Mentre mi alzo e mi accingo ad andarmene, i bambini mi guardano ancora più tristemente. Tuttavia non posso fare altrimenti, se voglio che almeno loro traggano un utile beneficio da questa triste esperienza. Se domani si trovassero al mio posto, come si comporterebbero? Riuscirebbero a convivere con il rimorso, oppure giustificheranno il proprio torto con una falsa ragione?
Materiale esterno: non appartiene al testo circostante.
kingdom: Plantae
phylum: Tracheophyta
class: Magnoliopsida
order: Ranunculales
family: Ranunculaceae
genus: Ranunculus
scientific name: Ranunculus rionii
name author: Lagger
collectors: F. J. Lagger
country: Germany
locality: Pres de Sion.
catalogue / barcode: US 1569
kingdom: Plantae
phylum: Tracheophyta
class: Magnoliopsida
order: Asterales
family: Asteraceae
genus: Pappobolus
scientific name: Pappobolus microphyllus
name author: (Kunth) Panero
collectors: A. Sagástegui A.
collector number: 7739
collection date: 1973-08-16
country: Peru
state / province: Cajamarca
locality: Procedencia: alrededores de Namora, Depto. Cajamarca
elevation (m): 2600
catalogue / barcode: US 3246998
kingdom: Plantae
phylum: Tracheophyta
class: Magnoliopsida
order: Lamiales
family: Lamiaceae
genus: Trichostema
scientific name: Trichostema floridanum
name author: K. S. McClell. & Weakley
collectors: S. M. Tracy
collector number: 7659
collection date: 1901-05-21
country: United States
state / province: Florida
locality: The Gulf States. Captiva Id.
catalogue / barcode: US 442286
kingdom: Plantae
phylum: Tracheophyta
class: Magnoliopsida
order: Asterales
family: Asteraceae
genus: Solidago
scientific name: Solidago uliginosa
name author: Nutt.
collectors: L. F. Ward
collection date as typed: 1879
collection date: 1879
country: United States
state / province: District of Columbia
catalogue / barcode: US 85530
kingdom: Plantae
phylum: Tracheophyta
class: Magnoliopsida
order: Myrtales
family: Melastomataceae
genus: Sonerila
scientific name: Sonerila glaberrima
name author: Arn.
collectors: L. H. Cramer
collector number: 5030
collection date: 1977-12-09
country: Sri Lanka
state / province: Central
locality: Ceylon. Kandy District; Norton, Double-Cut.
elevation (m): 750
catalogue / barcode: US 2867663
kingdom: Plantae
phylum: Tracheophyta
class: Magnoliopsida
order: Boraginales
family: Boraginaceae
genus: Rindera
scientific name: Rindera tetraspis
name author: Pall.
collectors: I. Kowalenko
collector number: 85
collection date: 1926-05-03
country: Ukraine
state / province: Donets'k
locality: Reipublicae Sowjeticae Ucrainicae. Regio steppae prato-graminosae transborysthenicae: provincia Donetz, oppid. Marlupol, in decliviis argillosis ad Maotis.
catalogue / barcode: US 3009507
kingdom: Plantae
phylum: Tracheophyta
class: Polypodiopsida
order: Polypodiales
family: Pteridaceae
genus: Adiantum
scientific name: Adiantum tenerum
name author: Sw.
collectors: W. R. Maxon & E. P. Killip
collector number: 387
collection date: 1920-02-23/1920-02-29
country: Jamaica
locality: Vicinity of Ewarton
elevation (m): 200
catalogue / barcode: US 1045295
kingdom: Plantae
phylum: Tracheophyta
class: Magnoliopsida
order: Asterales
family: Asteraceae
Ci sono cose di noi stessi che vanno accettate, con tutte le conseguenze che comportano, per questo ci è dato avere una coscienza.

FINE

 

Angolo dell'Autore:
a parte l'amarezza che provo, prima e dopo aver scritto queste righe, spero vivamente che questa storia arrivi a toccare i veri ipòcriti... La coscienza del maestro Sperelli è la coscienza dei forti: coloro che sbagliano ma hanno il coraggio di ammetterlo, altrimenti si è proprio come tutti gli altri.

"Ogni uomo è il primo giudice di sé stesso, nel bene e nel male, e pochi se lo ricordano purtroppo!"